** CONSIGNES **
1) Recopiez le passage de l'extrait fourni qui va de « G. M. : La France » jusqu'à « nécessitent d’être rénovés. », en substituant « langueur économique » à « anémie économique ».
2) D'après l'extrait fourni, depuis quelle époque la hausse du pouvoir d'achat est-elle pratiquement ininterrompue ?

** EXTRAIT FOURNI **

★ ★ ★

IN : Quels impacts risquent d’avoir la hausse de l’inflation et la crise énergétique sur la société française ?
G. M. : Beaucoup de Français refusent encore de voir que les probables difficultés d’approvisionnement en énergie mais aussi en matières premières et en certains produits alimentaires vont avoir un impact important sur leur confort de vie. Elles ne pourront être résolues sans efforts ou même sacrifices de la part d’une grande partie de la population. La hausse du pouvoir d’achat, pratiquement ininterrompue depuis les années 1960, ne sera plus possible pendant cette période d’adaptation nécessaire, tardive et probablement durable. Cela mettra plus encore en évidence les inégalités entre les « Tranquilles»(ménages aisés qui seront moins affectés que les autres par l’augmentation des prix et la rareté de certains produits) et les « Fragiles », qui les subiront beaucoup plus fortement. Il faudra donc inciter fortement les premiers à faire preuve d’exemplarité et de solidarité, sous peine d’accroître les fractures sociales et de renforcer une « lutte des classes » qui ne cesse de reprendre de la vigueur. Il faudra aussi aider les « Tranquilles » à devenir « Agiles » et « Mobiles », afin qu’ils soient moins affectés par la transition à titre personnel et puissent participer à l’effort collectif.
IN : La pandémie a t-elle été le révélateur des failles de notre société? Et si oui pourquoi et quelles sont ces failles?
G. M. : La France dispose de nombreux atouts : histoire, géographie,démographie, culture, épargne, infrastructures, protection sociale… Mais elle souffre également de certains handicaps : irréalisme,myopie, réglementarisme, goût du confort, culture de l’affrontement, individualisme, culte de l’exception… Son « modèle républicain», longtemps efficace pour offrir des perspectives à chacun, ne tient plus aujourd’hui ses promesses. La liberté, l’égalité et la fraternité sont, à des degrés divers, en recul. Les Français ne se reconnaissent plus dans un même système de valeurs pour guider leur vie. Cette anomie sociale alimente une anémie économique de plus en plus apparente. La conjonction de ces deux faiblesses crée une situation difficile à résoudre. D’autant que les atouts traditionnels du pays sont moins apparents que par le passé et nécessitent d’être rénovés.

★ ★ ★

** DONNÉES FOURNIES **
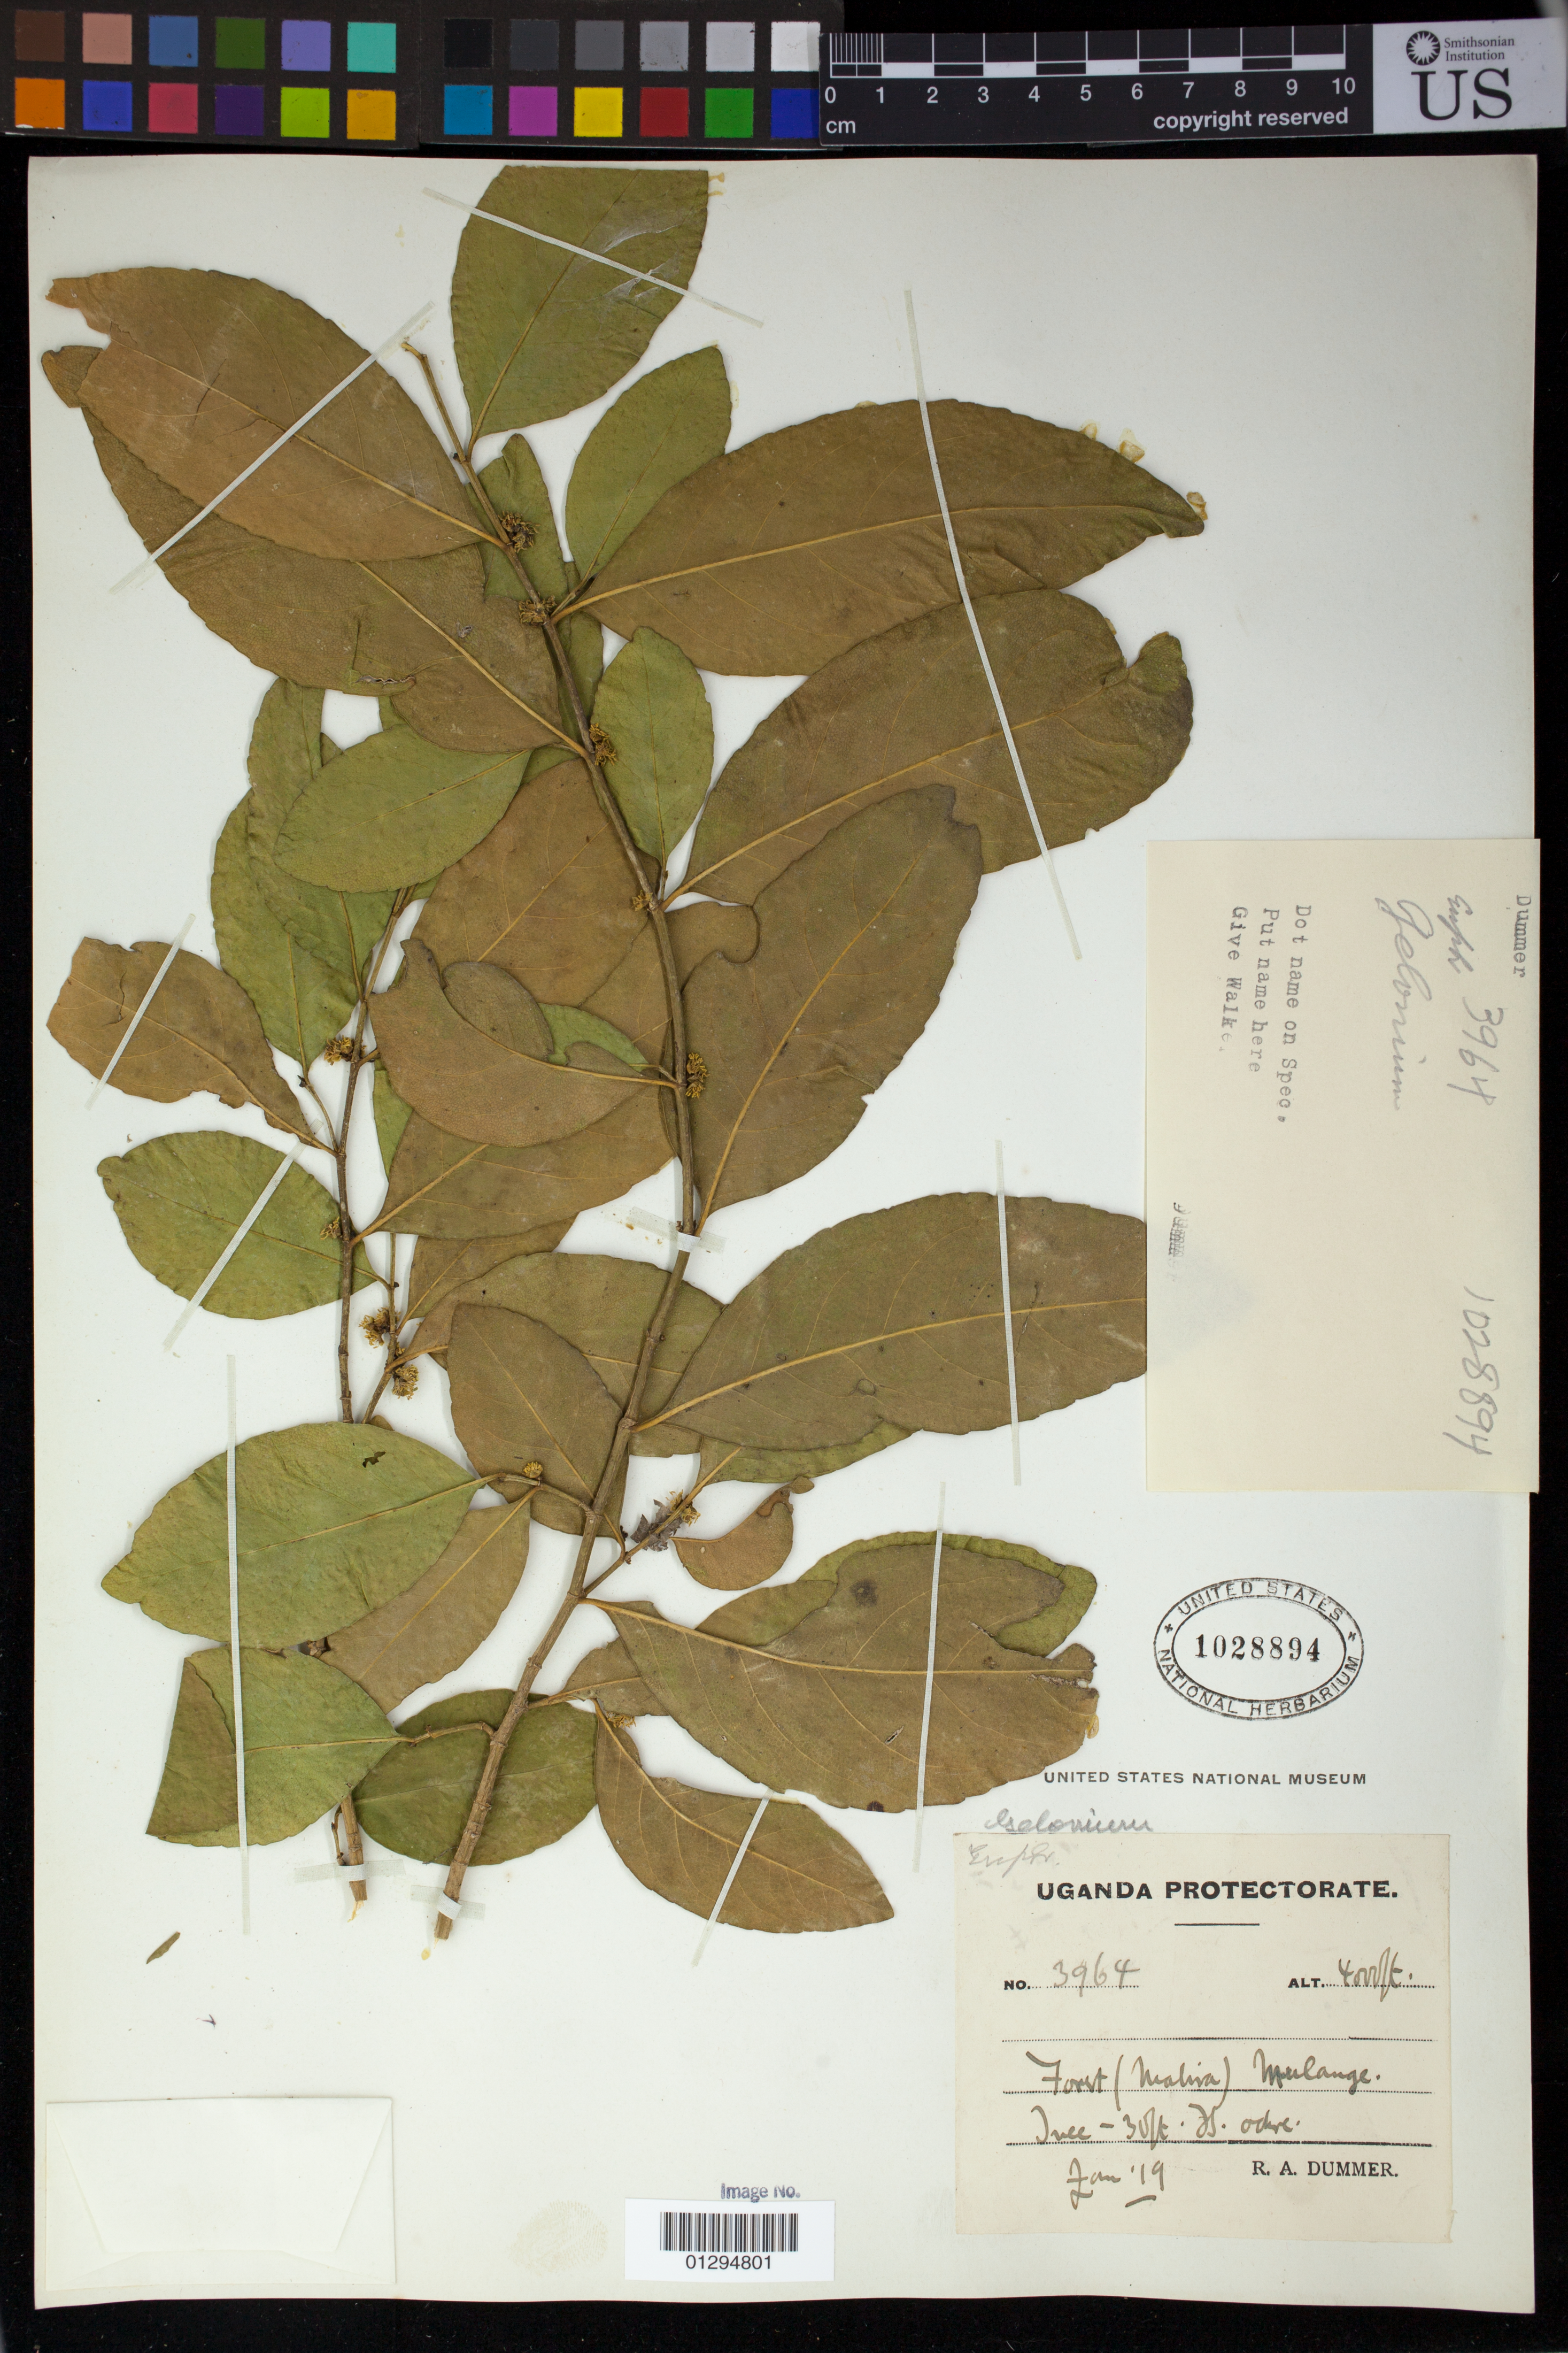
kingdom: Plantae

★ ★ ★

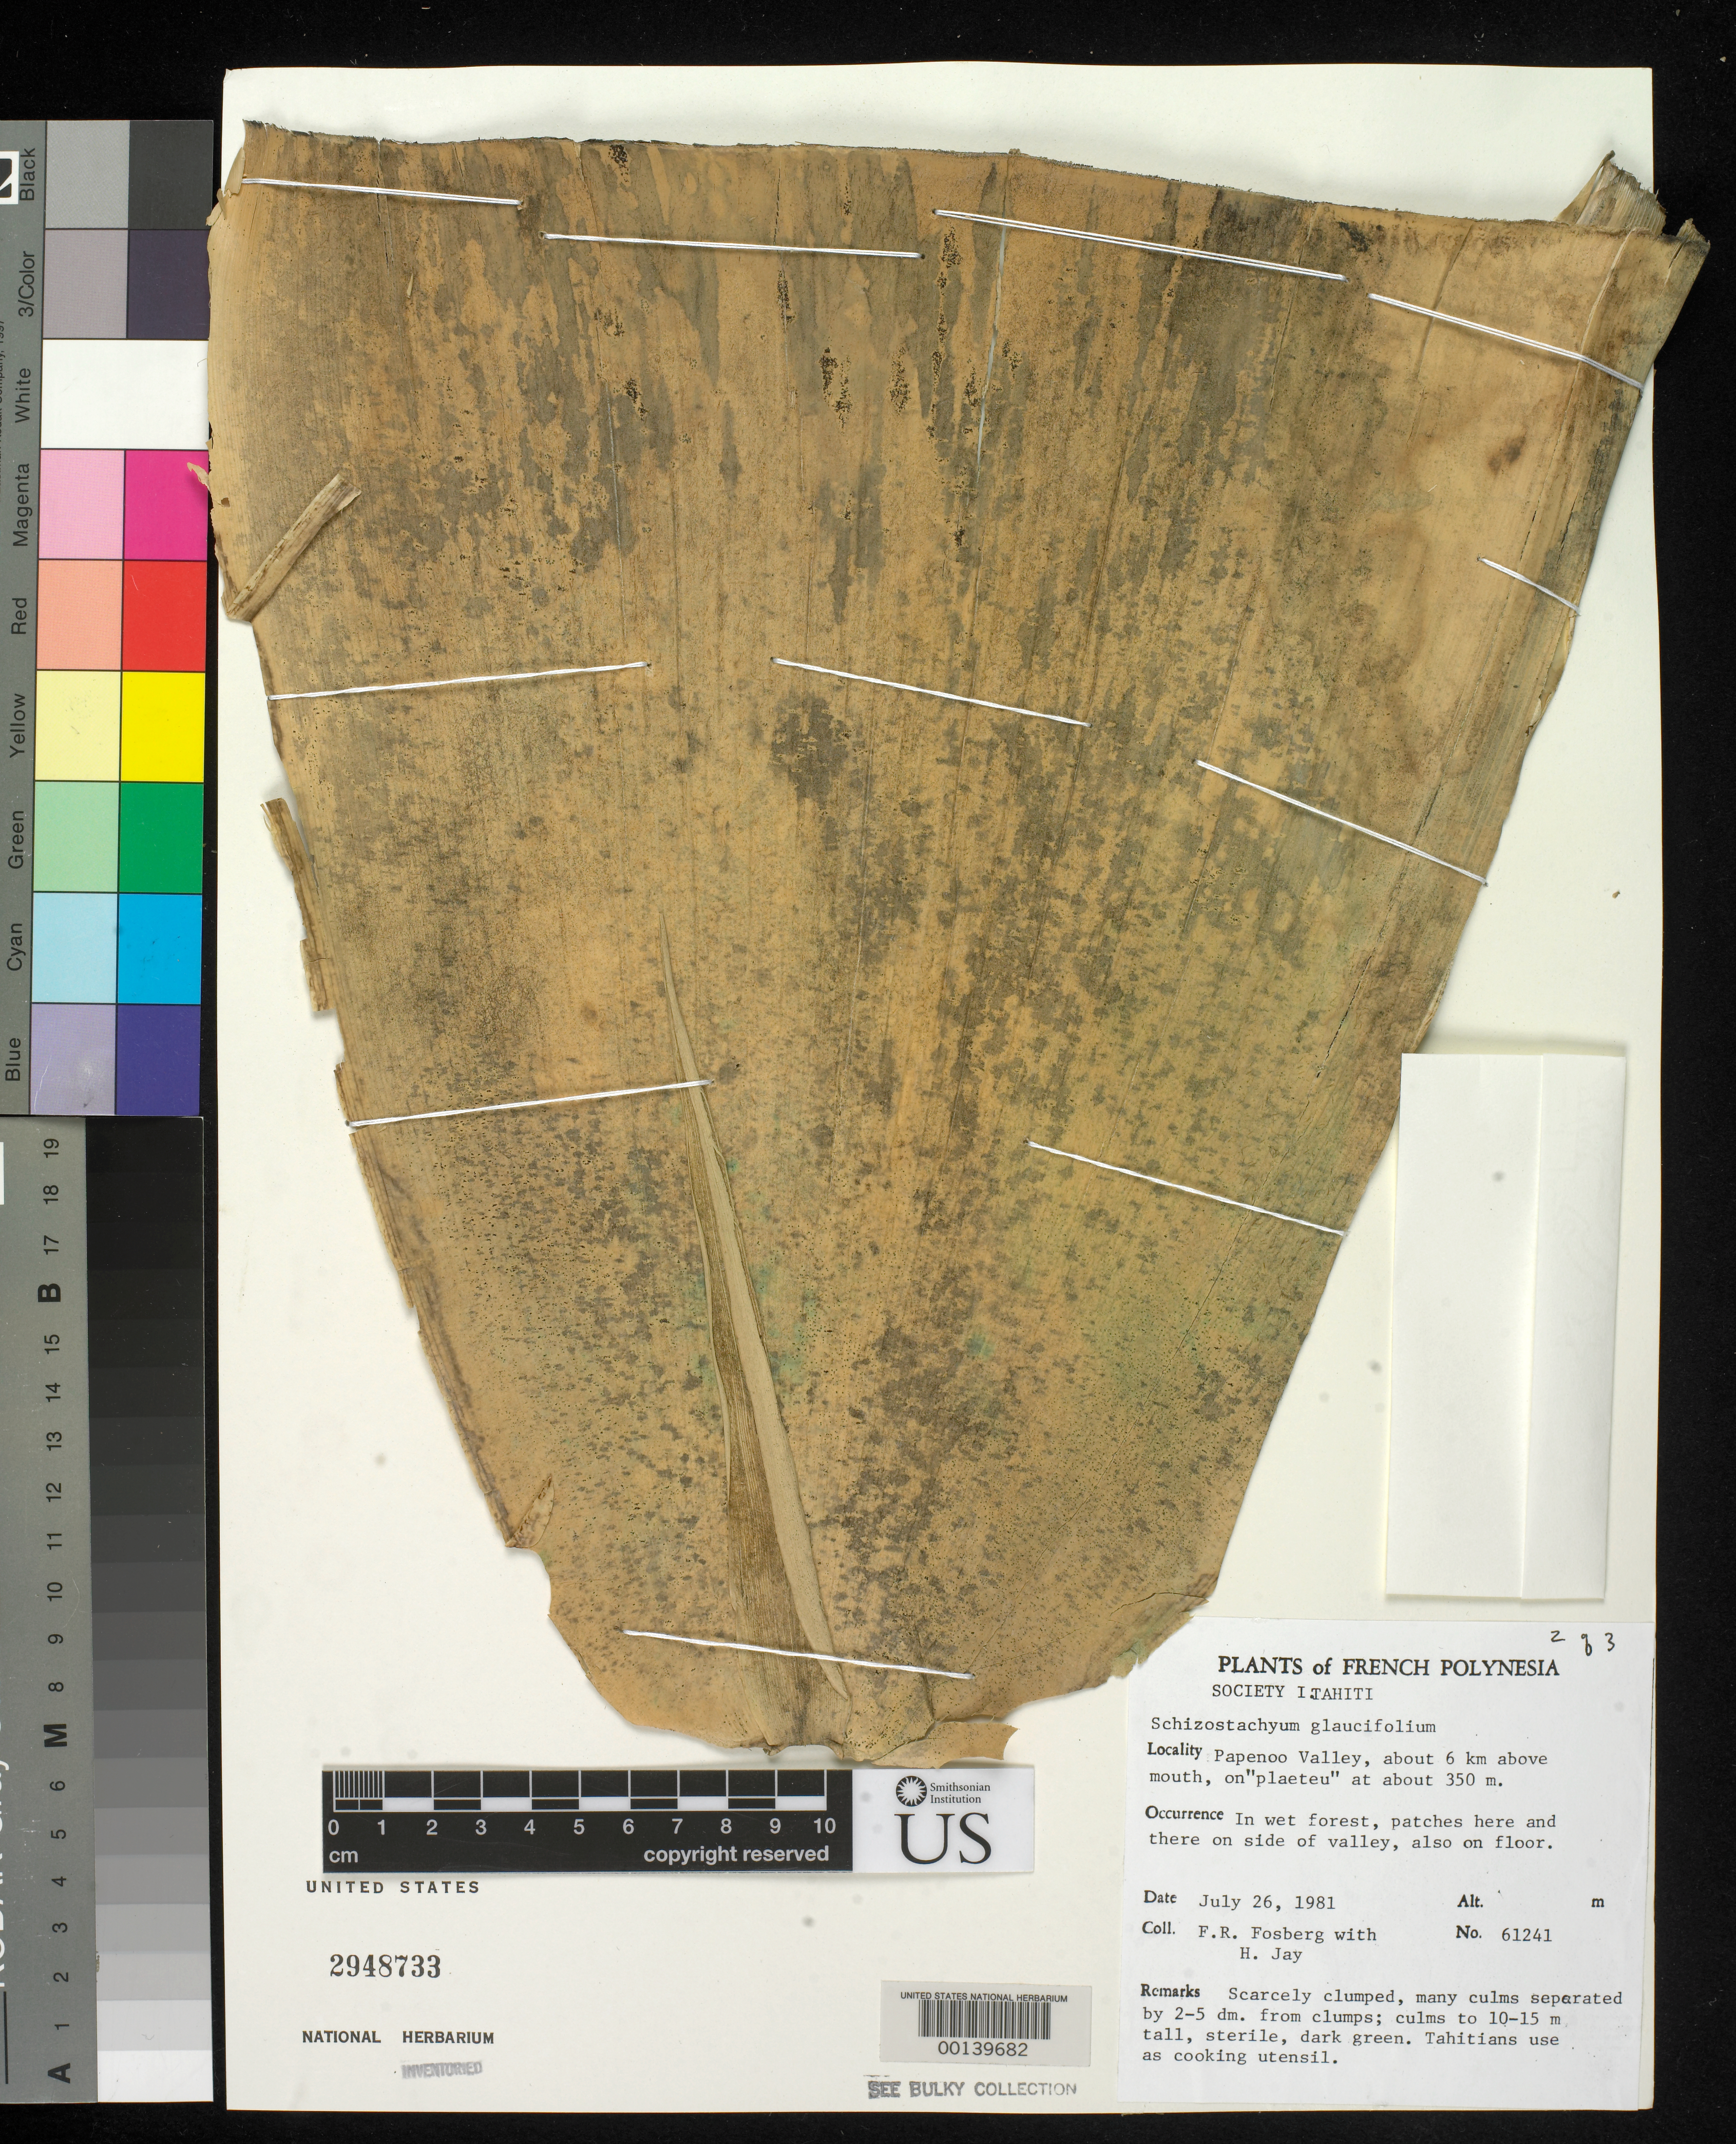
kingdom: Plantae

★ ★ ★

** RÉPONSES **
1)
G. M. : La France dispose de nombreux atouts : histoire, géographie,démographie, culture, épargne, infrastructures, protection sociale… Mais elle souffre également de certains handicaps : irréalisme,myopie, réglementarisme, goût du confort, culture de l’affrontement, individualisme, culte de l’exception… Son « modèle républicain», longtemps efficace pour offrir des perspectives à chacun, ne tient plus aujourd’hui ses promesses. La liberté, l’égalité et la fraternité sont, à des degrés divers, en recul. Les Français ne se reconnaissent plus dans un même système de valeurs pour guider leur vie. Cette anomie sociale alimente une langueur économique de plus en plus apparente. La conjonction de ces deux faiblesses crée une situation difficile à résoudre. D’autant que les atouts traditionnels du pays sont moins apparents que par le passé et nécessitent d’être rénovés.

2) Depuis les années 1960.